For simplicity, and to ensure I define all appropriate fields, I'll start by downloading an existing policy (JSON) from the Terrascan repo into policy.json. We can modify that file to create our new policy. Note that it doesn't really matter which policy we choose. Since our Argo policy will be similar to a Kubernetes policy, I'll start with an arbitrary K8s policy.
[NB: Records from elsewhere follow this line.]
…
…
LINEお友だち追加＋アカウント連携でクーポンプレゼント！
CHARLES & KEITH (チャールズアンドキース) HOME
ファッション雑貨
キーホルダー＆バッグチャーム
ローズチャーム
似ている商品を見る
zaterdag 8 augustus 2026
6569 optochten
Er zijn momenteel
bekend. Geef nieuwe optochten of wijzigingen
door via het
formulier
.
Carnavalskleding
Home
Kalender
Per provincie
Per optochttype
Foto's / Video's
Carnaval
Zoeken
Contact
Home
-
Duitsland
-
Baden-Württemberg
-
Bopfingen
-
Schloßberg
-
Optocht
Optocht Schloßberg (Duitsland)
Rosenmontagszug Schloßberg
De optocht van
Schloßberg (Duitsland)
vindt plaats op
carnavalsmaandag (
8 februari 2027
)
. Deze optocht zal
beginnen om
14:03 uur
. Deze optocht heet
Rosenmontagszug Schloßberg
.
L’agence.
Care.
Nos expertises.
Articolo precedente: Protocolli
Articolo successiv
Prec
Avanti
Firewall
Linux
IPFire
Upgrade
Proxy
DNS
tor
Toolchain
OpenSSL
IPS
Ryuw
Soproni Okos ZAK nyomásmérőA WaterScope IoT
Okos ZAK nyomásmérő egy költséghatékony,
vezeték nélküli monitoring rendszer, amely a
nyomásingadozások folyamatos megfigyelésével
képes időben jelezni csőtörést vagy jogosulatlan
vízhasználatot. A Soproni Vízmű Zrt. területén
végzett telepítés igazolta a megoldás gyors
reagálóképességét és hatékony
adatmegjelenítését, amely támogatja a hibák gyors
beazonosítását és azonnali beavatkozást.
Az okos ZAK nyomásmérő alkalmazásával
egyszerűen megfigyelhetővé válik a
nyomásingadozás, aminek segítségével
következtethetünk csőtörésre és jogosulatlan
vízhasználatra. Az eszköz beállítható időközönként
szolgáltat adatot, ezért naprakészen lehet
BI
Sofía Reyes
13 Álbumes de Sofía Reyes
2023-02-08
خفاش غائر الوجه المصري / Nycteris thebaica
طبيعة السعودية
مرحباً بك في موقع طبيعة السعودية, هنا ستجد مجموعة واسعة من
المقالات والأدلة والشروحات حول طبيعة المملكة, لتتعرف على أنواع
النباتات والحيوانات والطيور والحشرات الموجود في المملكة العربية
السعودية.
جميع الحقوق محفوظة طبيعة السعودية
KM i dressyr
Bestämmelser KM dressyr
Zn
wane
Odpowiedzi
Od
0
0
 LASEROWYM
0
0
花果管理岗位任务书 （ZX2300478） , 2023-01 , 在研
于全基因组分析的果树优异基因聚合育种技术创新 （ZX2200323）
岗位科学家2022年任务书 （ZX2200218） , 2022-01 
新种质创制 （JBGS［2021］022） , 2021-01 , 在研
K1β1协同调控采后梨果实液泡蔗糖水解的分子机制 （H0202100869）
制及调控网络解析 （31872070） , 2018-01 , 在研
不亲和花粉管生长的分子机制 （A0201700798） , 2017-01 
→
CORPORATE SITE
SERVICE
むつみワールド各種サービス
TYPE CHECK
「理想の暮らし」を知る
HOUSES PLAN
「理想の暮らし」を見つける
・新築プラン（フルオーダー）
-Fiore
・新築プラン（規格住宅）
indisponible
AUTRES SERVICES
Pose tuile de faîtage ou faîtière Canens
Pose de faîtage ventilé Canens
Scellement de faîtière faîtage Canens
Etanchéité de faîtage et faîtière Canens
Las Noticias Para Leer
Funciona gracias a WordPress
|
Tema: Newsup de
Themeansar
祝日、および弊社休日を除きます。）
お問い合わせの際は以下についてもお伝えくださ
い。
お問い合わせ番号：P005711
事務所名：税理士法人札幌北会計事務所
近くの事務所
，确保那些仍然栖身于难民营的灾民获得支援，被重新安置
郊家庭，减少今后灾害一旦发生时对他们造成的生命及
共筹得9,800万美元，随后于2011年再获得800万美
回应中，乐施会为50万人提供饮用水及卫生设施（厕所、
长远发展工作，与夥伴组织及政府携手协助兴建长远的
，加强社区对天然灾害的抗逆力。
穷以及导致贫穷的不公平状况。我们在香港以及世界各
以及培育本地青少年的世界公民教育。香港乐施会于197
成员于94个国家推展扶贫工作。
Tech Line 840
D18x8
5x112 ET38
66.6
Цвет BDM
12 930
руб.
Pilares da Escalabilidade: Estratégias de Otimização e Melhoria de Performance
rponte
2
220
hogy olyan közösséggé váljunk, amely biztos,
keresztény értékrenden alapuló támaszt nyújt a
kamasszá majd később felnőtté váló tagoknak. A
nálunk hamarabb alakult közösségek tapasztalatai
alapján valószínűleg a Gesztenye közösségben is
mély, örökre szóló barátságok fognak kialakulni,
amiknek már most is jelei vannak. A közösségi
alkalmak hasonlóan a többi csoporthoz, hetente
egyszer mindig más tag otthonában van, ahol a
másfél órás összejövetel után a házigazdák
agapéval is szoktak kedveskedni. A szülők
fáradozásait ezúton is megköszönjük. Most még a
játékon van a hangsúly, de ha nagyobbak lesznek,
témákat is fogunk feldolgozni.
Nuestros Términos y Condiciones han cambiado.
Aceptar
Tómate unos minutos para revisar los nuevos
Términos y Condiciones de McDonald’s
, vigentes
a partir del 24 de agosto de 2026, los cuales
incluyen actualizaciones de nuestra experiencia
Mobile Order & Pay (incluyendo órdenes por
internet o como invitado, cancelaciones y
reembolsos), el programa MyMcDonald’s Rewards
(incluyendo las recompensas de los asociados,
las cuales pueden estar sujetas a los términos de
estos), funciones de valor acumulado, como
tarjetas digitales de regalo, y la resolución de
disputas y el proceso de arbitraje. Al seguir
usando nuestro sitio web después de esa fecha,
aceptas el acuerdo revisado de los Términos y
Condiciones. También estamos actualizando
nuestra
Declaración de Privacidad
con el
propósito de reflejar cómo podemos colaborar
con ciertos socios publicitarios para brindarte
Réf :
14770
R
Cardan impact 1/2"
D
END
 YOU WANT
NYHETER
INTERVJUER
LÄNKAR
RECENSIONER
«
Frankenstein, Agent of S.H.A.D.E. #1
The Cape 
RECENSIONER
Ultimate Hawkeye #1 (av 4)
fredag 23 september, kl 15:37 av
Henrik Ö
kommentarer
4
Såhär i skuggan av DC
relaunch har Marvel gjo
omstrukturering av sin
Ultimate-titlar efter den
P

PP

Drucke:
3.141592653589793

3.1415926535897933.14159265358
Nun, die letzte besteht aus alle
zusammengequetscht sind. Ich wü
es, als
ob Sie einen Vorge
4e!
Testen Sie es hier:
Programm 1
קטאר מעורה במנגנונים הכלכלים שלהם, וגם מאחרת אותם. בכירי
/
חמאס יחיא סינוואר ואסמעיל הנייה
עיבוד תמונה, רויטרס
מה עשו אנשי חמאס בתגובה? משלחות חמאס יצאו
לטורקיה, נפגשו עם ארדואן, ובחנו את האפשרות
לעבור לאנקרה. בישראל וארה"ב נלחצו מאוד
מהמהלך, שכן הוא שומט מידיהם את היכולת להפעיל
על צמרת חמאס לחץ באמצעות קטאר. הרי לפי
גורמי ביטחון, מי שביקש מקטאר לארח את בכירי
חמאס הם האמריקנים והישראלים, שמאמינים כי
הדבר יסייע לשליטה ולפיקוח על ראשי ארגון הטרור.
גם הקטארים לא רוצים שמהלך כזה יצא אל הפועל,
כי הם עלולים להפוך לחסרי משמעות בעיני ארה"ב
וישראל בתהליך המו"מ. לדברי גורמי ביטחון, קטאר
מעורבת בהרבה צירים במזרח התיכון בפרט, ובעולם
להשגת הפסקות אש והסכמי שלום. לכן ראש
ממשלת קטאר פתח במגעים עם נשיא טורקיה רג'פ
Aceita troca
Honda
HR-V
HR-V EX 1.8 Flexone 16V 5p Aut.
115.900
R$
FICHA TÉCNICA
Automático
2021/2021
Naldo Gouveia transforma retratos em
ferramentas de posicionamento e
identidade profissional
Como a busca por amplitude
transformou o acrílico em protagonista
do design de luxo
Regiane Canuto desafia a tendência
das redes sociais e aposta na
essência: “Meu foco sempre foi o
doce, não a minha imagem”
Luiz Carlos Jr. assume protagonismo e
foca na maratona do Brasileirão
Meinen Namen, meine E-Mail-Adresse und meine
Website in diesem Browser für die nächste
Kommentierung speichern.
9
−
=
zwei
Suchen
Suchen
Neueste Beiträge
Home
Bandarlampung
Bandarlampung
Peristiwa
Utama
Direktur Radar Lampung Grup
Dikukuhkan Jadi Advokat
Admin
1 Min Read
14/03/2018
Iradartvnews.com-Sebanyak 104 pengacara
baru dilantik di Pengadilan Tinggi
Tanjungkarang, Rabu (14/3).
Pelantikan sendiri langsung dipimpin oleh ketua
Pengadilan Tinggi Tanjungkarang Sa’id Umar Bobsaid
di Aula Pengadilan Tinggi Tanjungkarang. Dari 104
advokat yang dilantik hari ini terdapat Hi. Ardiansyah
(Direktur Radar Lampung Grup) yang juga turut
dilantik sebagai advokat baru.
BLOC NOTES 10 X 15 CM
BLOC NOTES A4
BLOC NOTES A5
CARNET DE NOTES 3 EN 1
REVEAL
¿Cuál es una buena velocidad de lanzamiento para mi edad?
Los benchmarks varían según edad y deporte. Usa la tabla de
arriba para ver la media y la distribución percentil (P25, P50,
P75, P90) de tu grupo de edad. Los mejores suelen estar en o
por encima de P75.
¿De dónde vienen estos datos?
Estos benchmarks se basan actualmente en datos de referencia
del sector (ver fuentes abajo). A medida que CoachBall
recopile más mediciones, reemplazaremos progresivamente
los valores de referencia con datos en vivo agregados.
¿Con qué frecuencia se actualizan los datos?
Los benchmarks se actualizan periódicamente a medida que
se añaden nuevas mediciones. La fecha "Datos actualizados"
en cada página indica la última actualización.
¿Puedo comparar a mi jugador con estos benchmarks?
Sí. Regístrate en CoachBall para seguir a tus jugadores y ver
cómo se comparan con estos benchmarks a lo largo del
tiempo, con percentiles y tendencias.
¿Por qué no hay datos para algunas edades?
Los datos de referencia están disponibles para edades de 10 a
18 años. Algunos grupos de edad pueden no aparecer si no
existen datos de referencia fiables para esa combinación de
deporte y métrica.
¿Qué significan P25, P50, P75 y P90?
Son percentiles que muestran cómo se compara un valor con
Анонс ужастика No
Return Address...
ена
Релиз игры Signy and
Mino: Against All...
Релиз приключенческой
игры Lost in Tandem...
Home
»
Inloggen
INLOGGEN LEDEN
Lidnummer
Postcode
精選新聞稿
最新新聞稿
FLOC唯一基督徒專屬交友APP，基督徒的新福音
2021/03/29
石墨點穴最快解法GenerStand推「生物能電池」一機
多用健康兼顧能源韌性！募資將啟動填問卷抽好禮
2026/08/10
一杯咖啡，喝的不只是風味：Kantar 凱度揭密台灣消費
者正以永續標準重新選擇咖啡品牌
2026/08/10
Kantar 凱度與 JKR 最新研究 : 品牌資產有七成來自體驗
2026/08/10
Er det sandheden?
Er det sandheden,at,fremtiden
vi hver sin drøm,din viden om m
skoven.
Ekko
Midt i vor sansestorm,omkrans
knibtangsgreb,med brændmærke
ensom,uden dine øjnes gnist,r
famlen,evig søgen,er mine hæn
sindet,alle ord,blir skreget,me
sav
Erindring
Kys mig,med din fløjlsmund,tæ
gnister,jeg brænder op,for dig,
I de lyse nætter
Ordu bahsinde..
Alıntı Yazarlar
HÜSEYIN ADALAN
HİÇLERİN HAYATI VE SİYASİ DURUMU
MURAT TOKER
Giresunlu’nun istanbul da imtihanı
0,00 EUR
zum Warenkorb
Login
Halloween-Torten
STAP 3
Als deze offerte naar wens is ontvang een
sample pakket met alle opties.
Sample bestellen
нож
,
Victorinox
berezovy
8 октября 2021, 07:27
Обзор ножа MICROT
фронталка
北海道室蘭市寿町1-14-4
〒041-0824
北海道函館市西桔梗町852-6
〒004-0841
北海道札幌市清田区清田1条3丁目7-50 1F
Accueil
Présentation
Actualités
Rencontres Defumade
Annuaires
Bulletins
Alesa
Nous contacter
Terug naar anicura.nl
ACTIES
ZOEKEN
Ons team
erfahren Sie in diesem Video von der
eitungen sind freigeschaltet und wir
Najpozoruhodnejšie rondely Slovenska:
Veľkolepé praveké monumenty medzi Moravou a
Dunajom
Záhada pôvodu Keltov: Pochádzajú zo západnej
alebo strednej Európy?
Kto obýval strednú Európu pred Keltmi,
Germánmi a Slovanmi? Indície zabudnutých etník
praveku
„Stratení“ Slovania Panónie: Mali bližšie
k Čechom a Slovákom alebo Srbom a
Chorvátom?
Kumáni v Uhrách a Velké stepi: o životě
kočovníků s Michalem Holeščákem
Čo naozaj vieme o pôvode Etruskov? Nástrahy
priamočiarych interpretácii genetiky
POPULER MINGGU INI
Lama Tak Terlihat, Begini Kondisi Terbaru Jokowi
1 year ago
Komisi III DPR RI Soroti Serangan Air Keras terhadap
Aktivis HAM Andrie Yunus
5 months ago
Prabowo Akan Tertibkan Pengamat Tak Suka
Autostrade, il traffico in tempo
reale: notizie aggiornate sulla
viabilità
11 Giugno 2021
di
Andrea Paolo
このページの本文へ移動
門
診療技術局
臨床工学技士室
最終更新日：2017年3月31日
$ curl -so policy.json https://raw.githubusercontent.com/accurics/terrascan/master/pkg/policies/opa/rego/k8s/kubernetes_pod/allow_privilege_escalation/accurics.kubernetes.IAM.1.json

Built-in Terrascan policies are typically built from templates and include a template_args member which is not relevant to us. We'll remove that from the JSON file for clarity, and edit the remaining fields as appropriate. We might end up with something like this:

{
    "name": "workflowShouldUseImmutableImageRef",
    "file": "policy.rego",
    "severity": "High",
    "description": "Images used in workflow templates should specify an immutable reference, not default or latest",
    "reference_id": "my.argo.policy.1",
    "category": "Argo best practices",
    "version": 1
}

The name member does double duty as the name of the rule in the Rego file whose value will be checked after evaluation, and the name used in the Terrascan output. We'll use workflowShouldUseImmutableImageRef, the same rule name that we used in the Rego code. With the metadata defined, now we just need to paste the Rego code from the Rego playground into the file policy.rego defined in the metadata.

The files policy.json and policy.rego can be placed into the Terrascan policy directory filled by Terrascan init, to be used automatically, or you can use something like Terrascan's -p option to have it use a specific policy directory.

If we add the JSON and Rego files to ./my-policy-dir/, we could use our new custom policy like this:

$ terrascan scan -o yaml -i k8s -p ./my-policy-dir/
results:
    violations:
        - rule_name: workflowShouldUseImmutableImageRef
          description: Images used in workflow templates should specify an immutable reference, not default or latest
          rule_id: my.argo.policy.1
          severity: High
          category: Argo best practices
          resource_name: hello-world-
          resource_type: kubernetes_workflow
          file: /iac/workflow.yml
          line: 1
    scan_summary:
        file/folder: /iac
        iac_type: k8s
        scanned_at: 2021-01-09 10:15:04.121056704 +0000 UTC
        policies_validated: 1
        violated_policies: 1
        low: 0
        medium: 0
        high: 1

Congratulations! You've created your first Terrascan policy. As you build a libarary of policies, you will probably want to keep them organized and applied to the right projects. You can leverage Terrascan options like -p or -c to specify which policies to use. -p specifies a local directory as shown above, and -c can specify the source of the remote repository from which the policies will be cloned.

The Terrascan usage page includes more information about configuration options, notifications, server mode, and more.